Sunday, 24 February 2013
Patrick George and Others
Well, I finally made it to the Patrick George exhibition during opening hours, and I was not disappointed. I was surprised to find that it's his 90th birthday exhibition - but then, this is a painter whose history goes back to the Euston Road school. However, it was relatively late in his career that he found his metier as a landscape painter, mostly of his home county, Suffolk. The landscapes on show at Browse & Darby include some wonderful work, the products of a long, patient, self-effacing engagement with his subjects. His paintings are - like the landscape he depicts - modest, unshowy and understated. Often they can seem unfinished - until you give them time and close attention, when they gradually reveal themselves. Despite appearances, many of them are the product of years of work and thought and revision. George says simply that he paints what he sees - not what is there; nature cannot be reproduced - but what he sees. Not being a one for self-promotion or for theorising about his art, George is strangely little known, has never been fashionable, and is, IMHO, seriously undervalued. If you find yourself near Browse & Darby (Cork Street) before March 13th, I'd recommend dropping in and having a look for yourself.

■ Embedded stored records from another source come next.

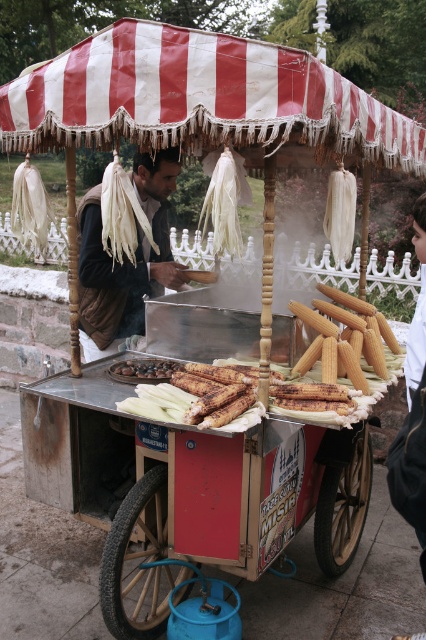
Question: Where is yellow matte corn at center located in relation to shiny dark chocolate at center in the image?

Choices:
 (A) above
 (B) below

Answer: (A)

Question: Observing the image, what is the correct spatial positioning of red and white striped canopy at upper center in reference to yellow matte corn at center?

Choices:
 (A) above
 (B) below

Answer: (A)

Question: Which object appears farthest from the camera in this image?

Choices:
 (A) shiny dark chocolate at center
 (B) red and white striped canopy at upper center

Answer: (A)

Question: Which point is farther from the camera taking this photo?

Choices:
 (A) 123,291
 (B) 359,333
 (C) 169,372

Answer: (A)

Question: Considering the relative positions of red and white striped canopy at upper center and shiny dark chocolate at center in the image provided, where is red and white striped canopy at upper center located with respect to shiny dark chocolate at center?

Choices:
 (A) above
 (B) below

Answer: (A)

Question: Which object is the farthest from the yellow matte corn at center?

Choices:
 (A) red and white striped canopy at upper center
 (B) brown leather jacket at center
 (C) shiny dark chocolate at center

Answer: (B)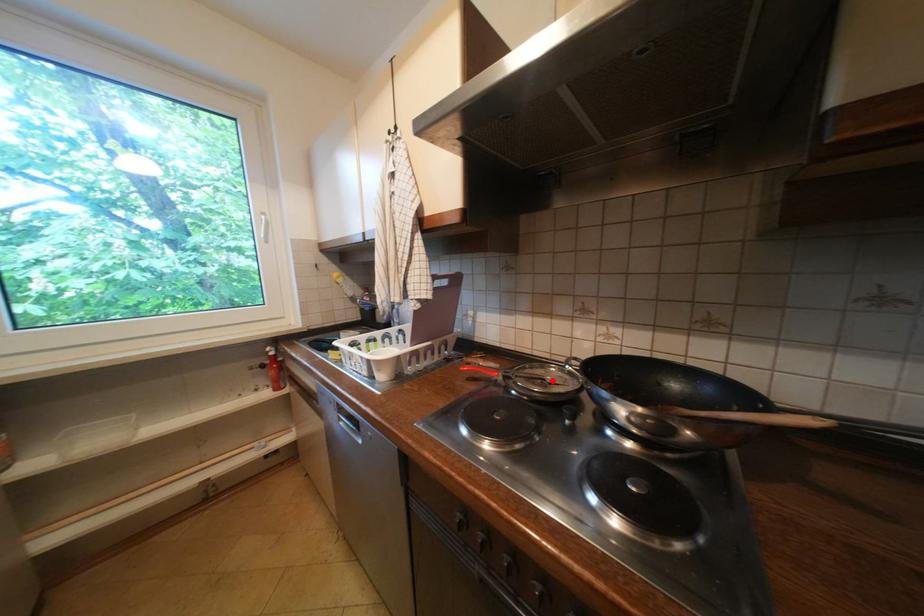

After this, I made my way to Tate Britain and had a quick dash through an exhibition there, Looking at the View - a scrappily thematic selection of landscapes (in the broadest sense) from the gallery's own holdings. No Patrick George here (though the Tate has three), but a few unfamiliar pictures I was glad to see, notably an extraordinary moonlit William Nicholson of The Hill Above Harlech. And then there were two eye-catching pictures by one Annie Louisa Swynnerton, both portraits rather than landscapes, one of them this wonderfully extravagant picture of a Firbankian aristocrat in an Italianate landscape, which actually made me laugh.
As I went into the Tate, a security van parked outside was repeatedly blaring out the message 'Help! Help! Security vehicle under attack. Please contact police.' No one was taking any notice, and it was still blaring away when I came out. Perhaps it was a work of art.